Aus diesen Funktionsbefunden lässt sich zwar eine Einschränkung beim Gebrauch der Hände nachvollziehen, jedoch nicht die Erforderlichkeit eines vollautomatischen WCs ableiten. Insbesondere ist der Antragsteller nicht mit jemanden vergleichbar, der keine Hände mehr hat. Aus dem kurzen Rezept von Dr. F. vom 06.02.2015 ergeben sich keine abweichenden Befunde. Gleiches gilt für das ärztliche Attest von Dr. R. vom 17.03.2015. Vielmehr wird hier eher eine Verbesserung nach der Operation des Karpaltunnelsyndroms an der rechten Hand im März 2014 beschrieben. Neue Befunde enthält das Attest nicht. Auch aus den im Beschwerdeverfahren zusätzlich eingereichten Arztberichten ergeben sich keine neuen relevanten Befunde.

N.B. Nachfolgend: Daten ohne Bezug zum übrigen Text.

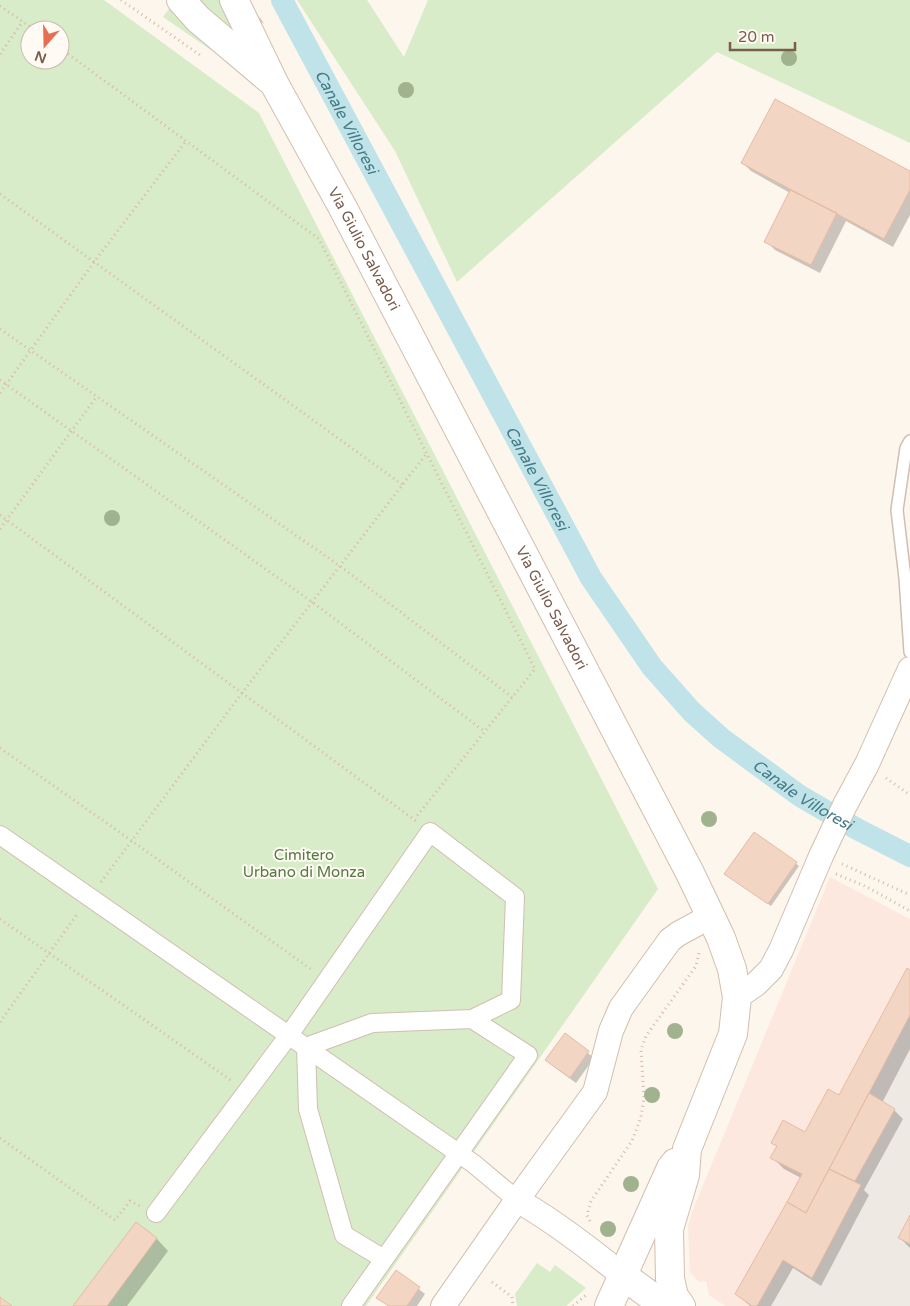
<svg xmlns="http://www.w3.org/2000/svg" width="910" height="1306" viewBox="0 0 910 1306" font-family="'Varela Round',sans-serif">
<style>
.commercial{fill:#fde8e0}
.industrial{fill:#efe9e4}
.green{fill:#d8ecc9;fill-rule:evenodd}
.shadow{fill:#0003}
.lines{fill:none;stroke-linecap:round;stroke-linejoin:round}
.canal{stroke:#bfe3e8;stroke-width:22}
.building{fill:#f3d5c3;stroke:#e6bba3}
.service-casing{stroke:#d1beb0;stroke-width:14}
.pedestrian-casing{stroke:#d1beb0;stroke-width:20}
.minor-casing{stroke:#d1beb0;stroke-width:26}
.tertiary-casing{stroke:#d1beb0;stroke-width:30}
.path{stroke:#d9b8a5;stroke-width:3;stroke-dasharray:1 4;stroke-linecap:butt}
.service{stroke:#fff;stroke-width:11}
.pedestrian{stroke:#fff;stroke-width:18}
.minor{stroke:#fff;stroke-width:24}
.tertiary{stroke:#fff;stroke-width:28}
.tree{fill:#a0b28e}
.labels{text-anchor:middle;stroke-width:4;stroke-linejoin:round;paint-order:stroke}
.street-label{font-size:15px;fill:#7a5c4d;stroke:#fffaf3}
.park-label{font-size:15px;fill:#537a41;stroke:#fffaf3}
.water-label{font-size:16px;font-style:italic;fill:#437c86;stroke:#fffaf3}
</style>
<rect width="100%" height="100%" fill="#fdf6ec"/>
<path class="commercial" d="M830,877L910,919V1015L869,1093L855,1181L861,1185L812,1278L757,1306H725L709,1295L706,1281L699,1282L690,1272L688,1226L692,1212Z"/>
<path class="industrial" d="M910,1015V1306H757L783,1260L812,1278L861,1185L855,1181L895,1109L869,1093Z"/>
<path class="green" d="M0,0H104L259,113L658,889L366,1306H0ZM30,30H60V60H30Z
M197,0H220L233,24L227,30Z
M297,0H367L404,57L428,0H910V143L717,52L457,282L395,151Z
M175,8L224,59L163,17L169,9Z
M537,1263L550,1272L555,1265L586,1288L566,1306H517L515,1294Z"/>
<path class="shadow" d="M258,16L261,19L264,24L261,22Z
M742,162L910,173V215L893,247L846,221L820,273L775,250L766,241L790,193L751,171Z
M754,833L799,866L771,906L729,876Z
M910,971V1049L882,1103L894,1110L903,1119L864,1190L869,1195L821,1286L793,1268L771,1306H750L737,1294L801,1178L784,1169L772,1157L777,1147L772,1143L805,1133L839,1097Z
M565,1035L594,1058L576,1083L553,1066Z
M910,1218V1248L900,1238Z
M136,1224L157,1239L168,1251L127,1306H74Z
M396,1271L425,1294L417,1306H388L378,1297Z"/>
<g class="lines">
<path class="canal" id="s1" d="M282,0L591,578L652,667L692,712L721,738L800,796L857,829L910,856"/>
</g>
<path class="building" d="M775,99L910,171V190L884,239L741,163Z
M790,190L837,213L811,265L764,242Z
M754,832L797,862L768,904L724,874Z
M907,968L910,970V1015L806,1213L787,1202L802,1174L770,1158L777,1146L771,1143L783,1120L805,1132L828,1089L839,1095Z
M565,1033L589,1051L570,1078L545,1060Z
M869,1093L895,1109L855,1181L829,1169Z
M829,1169L861,1185L812,1278L783,1260L757,1306H752L735,1294L787,1202L806,1213Z
M910,1215V1244L898,1238Z
M136,1222L157,1238L107,1306H73Z
M396,1270L420,1287L407,1306H389L376,1298Z
M0,1297L12,1306H0Z"/>
<g class="lines">
<defs>
<path id="service" d="M910,441L906,448L897,510L905,578L910,652"/>
<path id="pedestrian" d="M0,835L474,1164L517,1200
M156,1213L289,1035L430,832L515,897L511,1000L472,1019
M351,1306L528,1055L472,1019L372,1023L306,1047L308,1109L344,1235L384,1259"/>
<path id="minor" d="M737,997L756,984L771,969L781,950L821,856L845,805L867,764L910,669
M622,1275C589,1248 554,1221 517,1200L595,1092L611,1031L621,1008L670,940L678,934L711,916
M443,1306L517,1200"/>
<g id="tertiary">
<path d="M181,0L198,19L269,79"/>
<path id="s2" d="M234,0L275,85L343,208L690,873L721,938L732,969L737,997L733,1034L687,1149L685,1175L669,1229L670,1279L674,1296L681,1306"/>
<path d="M622,1275L665,1306"/>
<path d="M609,1306L671,1168L675,1163"/>
</g>
</defs>
<use href="#service" class="service-casing"/>
<use href="#pedestrian" class="pedestrian-casing"/>
<use href="#minor" class="minor-casing"/>
<use href="#tertiary" class="tertiary-casing"/>
<path class="path" d="M121,0L200,55
M0,6L35,30
M60,48L319,239L535,669L416,817
M0,54L23,21
M0,194L403,485
M0,329L340,566L512,697
M0,380L312,602L484,731
M0,393L94,262L186,141
M0,515L416,821
M0,529L97,396
M0,748L132,841L312,970
M886,778L910,795
M842,864L910,895
M836,874L867,887L910,911
M101,882L242,693L427,453
M0,919L232,1081
M0,1022L78,913
M0,1138L115,1220L130,1201L140,1206
M590,1221L587,1215L591,1201L632,1141L641,1117L644,1098L641,1050L646,1036L696,966L699,953
M492,1282L512,1297L513,1306
M573,1306L586,1295"/>
<use href="#service" class="service"/>
<use href="#pedestrian" class="pedestrian"/>
<use href="#minor" class="minor"/>
<use href="#tertiary" class="tertiary"/>
</g>
<g class="tree">
<circle cx="789" cy="58" r="8"/>
<circle cx="406" cy="90" r="8"/>
<circle cx="112" cy="518" r="8"/>
<circle cx="709" cy="819" r="8"/>
<circle cx="675" cy="1031" r="8"/>
<circle cx="652" cy="1095" r="8"/>
<circle cx="631" cy="1184" r="8"/>
<circle cx="608" cy="1229" r="8"/>
</g>
<g class="labels">
<g class="street-label">
<text dy="5" stroke="none"><textPath href="#s2" startOffset="281">Via Giulio Salvadori</textPath></text>
<text dy="5" stroke="none"><textPath href="#s2" startOffset="686">Via Giulio Salvadori</textPath></text>
</g>
<g class="park-label">
<text x="304" y="860">Cimitero<tspan x="304" dy="17">Urbano di Monza</tspan></text>
</g>
<g class="water-label">
<text dy="6" stroke="none"><textPath href="#s1" startOffset="138">Canale Villoresi</textPath></text>
<text dy="6" stroke="none"><textPath href="#s1" startOffset="542">Canale Villoresi</textPath></text>
<text dy="6" stroke="none"><textPath href="#s1" startOffset="962">Canale Villoresi</textPath></text>
</g>
</g>
<g transform="translate(45 45) rotate(200)"><circle r="24" fill="#fffaf3" stroke="#cabbb1"/>
<path d="M0-4L9 19L0 12L-9 19Z" fill="#e76f51"/>
<text y="-8" font-size="14" font-weight="bold" text-anchor="middle" fill="#7a5c4d">N</text>
</g>
<path d="M730 42v8h65v-8" fill="none" stroke="#7a5c4d" stroke-width="2.5"/>
<text x="738" y="42" font-size="15" fill="#7a5c4d" stroke="#fffaf3" stroke-width="4" paint-order="stroke">20 m</text>
</svg>
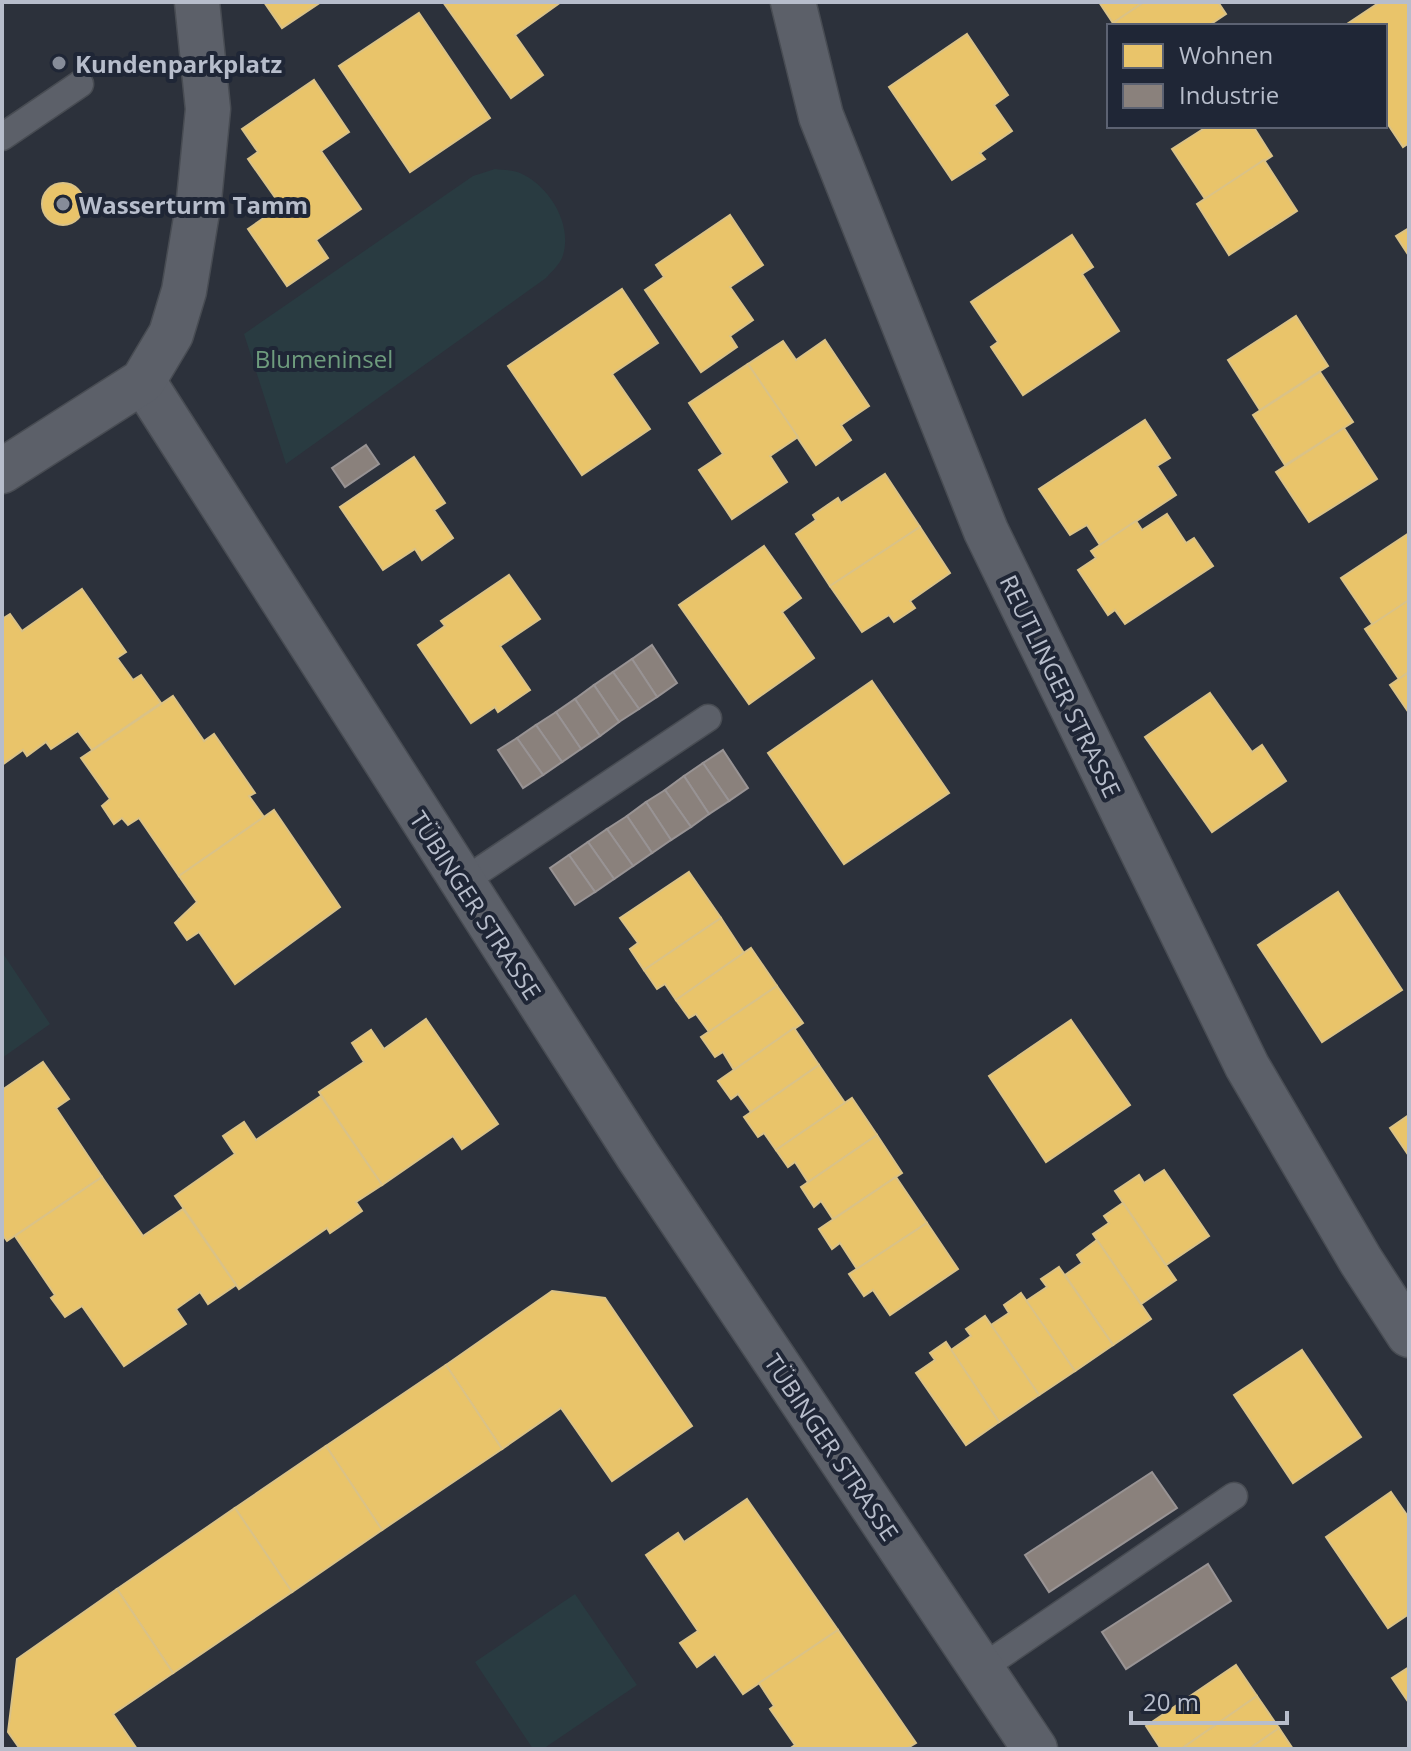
<svg xmlns="http://www.w3.org/2000/svg" width="1411" height="1751" font-family="'Open Sans',sans-serif">
<style>
.green{fill:#293b41}
.homes{fill:#e9c46a;stroke:#dac287;stroke-width:2}
.industry{fill:#8a817c;stroke:#989394;stroke-width:2}
.lines{fill:none;stroke-linecap:round;stroke-linejoin:round}
.lane-casing{stroke:#484c53;stroke-width:29}
.street-casing{stroke:#484c53;stroke-width:47}
.lane{stroke:#5c6069;stroke-width:26}
.street{stroke:#5c6069;stroke-width:44}
.poi-dot{fill:#868c99;stroke:#1f2636;stroke-width:3}
.labels{text-anchor:middle;dominant-baseline:central;stroke-width:8;stroke-linejoin:round;paint-order:stroke}
.poi-label{font-size:24px;font-weight:bold;fill:#b7bdcb;stroke:#1f2636;text-anchor:start}
.park-label{font-size:24px;fill:#6e9c7d;stroke:#1f2636}
.street-label{font-size:24px;fill:#b7bdcb;stroke:#1f2636}
</style>
<rect width="100%" height="100%" fill="#2c313b"/>
<g class="green">
<path d="M495 169C503 170 513 170 520 173 550 186 574 226 562 258 559 265 551 272 546 278L286 464 244 334 473 176Z"/>
<path d="M2 952 50 1024 2 1058Z"/>
<path d="M575 1594 637 1685 543 1749H533L475 1662Z"/>
</g>
<g class="homes">
<path d="M264 2H321L282 28Z"/>
<path d="M443 2H561L515 35 543 75 511 98Z"/>
<path d="M1099 2H1144L1113 23Z"/>
<path d="M1144 2H1218L1226 14 1208 26H1115L1113 23Z"/>
<path d="M1380 2H1409V143L1403 147 1385 120V26H1344Z"/>
<path d="M419 13 490 118 410 172 339 66Z"/>
<path d="M967 34 1008 95 994 105 1012 131 980 153 985 159 952 180 889 87Z"/>
<path d="M314 80 349 132 321 151 361 209 316 240 328 258 287 286 248 229 281 206 248 159 258 152 242 129Z"/>
<path d="M1208 126H1253L1272 156 1205 199 1172 149Z"/>
<path d="M1264 160 1297 211 1229 255 1197 204Z"/>
<circle cx="63" cy="204" r="21"/>
<path d="M730 215 763 265 730 287 753 320 730 336 737 347 701 372 645 290 664 277 656 265Z"/>
<path d="M1409 228V256L1396 236Z"/>
<path d="M1072 235 1093 267 1082 274 1119 331 1023 395 991 347 998 342 971 302Z"/>
<path d="M622 289 658 343 612 374 650 429 582 475 508 366Z"/>
<path d="M1296 316 1328 366 1260 410 1228 360Z"/>
<path d="M825 340 869 406 841 425 851 440 816 465 748 364 783 341 796 360Z"/>
<path d="M748 364 798 437 770 456 787 482 732 519 699 470 723 454 689 403Z"/>
<path d="M1320 372 1353 422 1285 465 1253 415Z"/>
<path d="M1145 420 1170 458 1157 466 1176 495 1100 545 1087 525 1070 535 1039 489Z"/>
<path d="M1344 428 1377 479 1309 522 1276 472Z"/>
<path d="M414 457 445 503 434 510 453 538 422 560 415 549 383 570 340 507Z"/>
<path d="M885 474 920 527 830 586 796 534 816 520 813 515 838 498 841 503Z"/>
<path d="M1167 514 1186 543 1194 538 1213 566 1125 624 1115 610 1108 615 1078 570 1096 558 1091 551 1136 521 1142 530Z"/>
<path d="M920 527 950 573 910 601 915 608 894 622 889 615 862 632 830 586Z"/>
<path d="M1409 533V600L1373 625 1341 578Z"/>
<path d="M764 546 801 598 782 612 814 658 749 704 679 605Z"/>
<path d="M509 575 540 619 500 646 530 690 498 712 495 707 471 723 418 645 445 626 441 621Z"/>
<path d="M82 589 126 652 117 658 133 680 141 675 161 703 92 750 78 731 51 749 46 742 27 756 23 750 2 765V619L10 614 22 631Z"/>
<path d="M1409 600V672L1399 679 1365 629Z"/>
<path d="M1409 672V713L1390 685Z"/>
<path d="M872 681 949 793 844 864 768 753Z"/>
<path d="M1210 693 1252 752 1262 745 1286 781 1212 832 1145 737Z"/>
<path d="M173 696 204 741 214 734 255 793 249 796 264 817 179 876 139 818 128 825 122 818 114 824 102 806 110 799 81 758Z"/>
<path d="M274 810 340 907 235 984 199 932 187 940 175 923 197 902 179 876Z"/>
<path d="M689 872 721 918 644 970 630 949 638 943 620 918Z"/>
<path d="M1338 892 1402 990 1322 1042 1258 945Z"/>
<path d="M721 918 744 953 676 1000 665 984 657 989 644 970Z"/>
<path d="M751 948 777 986 709 1032 696 1014 689 1018 676 1000Z"/>
<path d="M777 986 803 1023 734 1070 723 1052 715 1057 701 1037Z"/>
<path d="M426 1019 498 1124 462 1149 453 1136 382 1185 319 1092 364 1062 352 1043 371 1030 384 1049Z"/>
<path d="M1071 1020 1130 1105 1046 1162 989 1076Z"/>
<path d="M794 1028 819 1065 751 1112 738 1094 731 1099 718 1081Z"/>
<path d="M43 1062 69 1099 56 1108 102 1177 7 1241 2 1234V1090Z"/>
<path d="M819 1065 845 1103 776 1150 764 1133 758 1137 744 1117Z"/>
<path d="M321 1096 382 1185 356 1202 362 1211 330 1233 327 1228 239 1289 175 1196 235 1154 223 1136 244 1122 256 1140Z"/>
<path d="M852 1098 877 1135 808 1182 795 1162 788 1167 776 1150Z"/>
<path d="M1409 1115V1156L1390 1128Z"/>
<path d="M877 1135 902 1173 833 1219 821 1201 814 1207 801 1187Z"/>
<path d="M1164 1170 1209 1236 1166 1265 1115 1191 1139 1175 1144 1183Z"/>
<path d="M102 1177 143 1236 183 1209 236 1285 208 1304 200 1292 176 1309 186 1324 124 1366 82 1306 65 1317 51 1298 55 1295 15 1236Z"/>
<path d="M896 1177 927 1223 857 1269 840 1243 832 1249 819 1229Z"/>
<path d="M1123 1203 1176 1280 1141 1304 1093 1234 1109 1223 1104 1216Z"/>
<path d="M927 1223 958 1269 890 1315 873 1290 864 1296 849 1274Z"/>
<path d="M1097 1240 1151 1319 1113 1345 1065 1275 1082 1263 1077 1255Z"/>
<path d="M1059 1267 1113 1345 1075 1371 1026 1301 1047 1287 1041 1279Z"/>
<path d="M552 1291 605 1298 692 1426 612 1481 561 1408 502 1449 446 1365Z"/>
<path d="M1021 1293 1075 1371 1039 1395 991 1325 1009 1313 1004 1305Z"/>
<path d="M985 1316 1039 1395 999 1422 951 1350 971 1336 966 1329Z"/>
<path d="M946 1342 999 1422 966 1445 916 1373 935 1360 930 1353Z"/>
<path d="M1302 1350 1361 1437 1293 1483 1234 1395Z"/>
<path d="M446 1365 502 1449 382 1530 326 1446Z"/>
<path d="M326 1446 382 1530 292 1592 235 1508Z"/>
<path d="M1391 1492 1409 1518V1614L1388 1628 1326 1537Z"/>
<path d="M747 1499 838 1630 743 1694 715 1654 697 1667 680 1643 698 1631 646 1555 678 1533 684 1542Z"/>
<path d="M235 1508 292 1592 173 1673 117 1589Z"/>
<path d="M117 1589 173 1673 113 1714 137 1749H20L8 1732 17 1659Z"/>
<path d="M838 1630 916 1743 906 1749H789L795 1745 770 1709 774 1706 759 1683Z"/>
<path d="M1236 1665 1257 1696 1181 1749H1161L1146 1726Z"/>
<path d="M1409 1667V1703L1392 1678Z"/>
<path d="M1257 1696 1279 1728 1249 1749H1181Z"/>
<path d="M1279 1728 1293 1749H1249Z"/>
</g>
<g class="industry">
<path d="M366 445 379 464 345 487 332 468Z"/>
<path d="M652 645 677 683 657 697 632 659Z"/>
<path d="M632 659 657 697 639 709 613 672Z"/>
<path d="M613 672 639 709 619 722 594 685Z"/>
<path d="M594 685 619 722 600 736 575 699Z"/>
<path d="M575 699 600 736 581 749 556 712Z"/>
<path d="M556 712 581 749 562 762 536 725Z"/>
<path d="M536 725 562 762 543 775 517 738Z"/>
<path d="M517 738 543 775 523 788 498 750Z"/>
<path d="M723 750 748 788 729 801 703 763Z"/>
<path d="M703 763 729 801 709 814 684 776Z"/>
<path d="M684 776 709 814 691 827 665 790Z"/>
<path d="M665 790 691 827 671 840 646 802Z"/>
<path d="M646 802 671 840 652 853 627 816Z"/>
<path d="M627 816 652 853 633 866 607 829Z"/>
<path d="M607 829 633 866 614 879 588 842Z"/>
<path d="M588 842 614 879 595 892 569 855Z"/>
<path d="M569 855 595 892 575 905 550 868Z"/>
<path d="M1152 1472 1177 1508 1049 1592 1025 1555Z"/>
<path d="M1208 1564 1231 1601 1126 1669 1102 1632Z"/>
</g>
<g class="lines">
<g class="lane-casing">
<g id="lane">
<path d="M2 137 80 84"/>
<path d="M461 883 708 718"/>
<path d="M979 1670 1234 1496"/>
</g>
</g>
<g class="street-casing">
<g id="street">
<path d="M793 2 821 116 986 531 1247 1066 1361 1261 1409 1335"/>
<path d="M143 381 638 1156 1035 1749"/>
<path d="M2 471 143 381 171 334 184 291 199 200 208 109 197 2"/>
</g>
</g>
<use href="#lane" class="lane"/>
<use href="#street" class="street"/>
</g>
<g class="poi-dot">
<circle cx="59" cy="63" r="8"/>
<circle cx="63" cy="204" r="8"/>
</g>
<g class="labels">
<g class="poi-label">
<text x="75" y="63">Kundenparkplatz</text>
<text x="79" y="204">Wasserturm Tamm</text>
</g>
<g class="park-label">
<text x="324" y="358">Blumeninsel</text>
</g>
<g class="street-label">
<text transform="translate(1061 686) rotate(64)">REUTLINGER STRASSE</text>
<text transform="translate(476 905) rotate(57)">TÜBINGER STRASSE</text>
<text transform="translate(832 1447) rotate(56)">TÜBINGER STRASSE</text>
</g>
</g>
<rect width="1411" height="1751" fill="none" stroke="#b7bdcb" stroke-width="8"/>
<rect x="1107" y="24" width="280" height="104" fill="#1f2636" stroke="#5c6272" stroke-width="2"/>
<rect x="1123" y="44" width="40" height="24" fill="#e9c46a" stroke="#5c6272" stroke-width="2"/>
<text x="1179" y="64" font-size="24" fill="#b7bdcb">Wohnen</text>
<rect x="1123" y="84" width="40" height="24" fill="#8a817c" stroke="#5c6272" stroke-width="2"/>
<text x="1179" y="104" font-size="24" fill="#b7bdcb">Industrie</text>
<path d="M1131 1711v12h156v-12" fill="none" stroke="#b7bdcb" stroke-width="4"/>
<text x="1143" y="1711" font-size="24" fill="#b7bdcb" stroke="#1f2636" stroke-width="6" paint-order="stroke">20 m</text>
</svg>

Es ist deshalb derzeit noch nicht einmal die Notwendigkeit eines vollautomatischen WCs nachgewiesen. Umso mehr gilt dies für den explizit beantragten Dusch-WC VAmat, der zusätzliche Funktionsvorteile bietet. Die diesbezüglichen Ausführungen der Bevollmächtigten zur Erforderlichkeit gerade des besseren Produkts überzeugen nicht. Befunde, die eine verlängerte Zurverfügungstellung von warmem Wasser durch den Durchlauferhitzer erforderlich machen würden, sind noch nicht einmal geltend gemacht.

Die Kostenentscheidung beruht auf § 193 SGG.

Dieser Beschluss ist nicht anfechtbar (§ 177 SGG).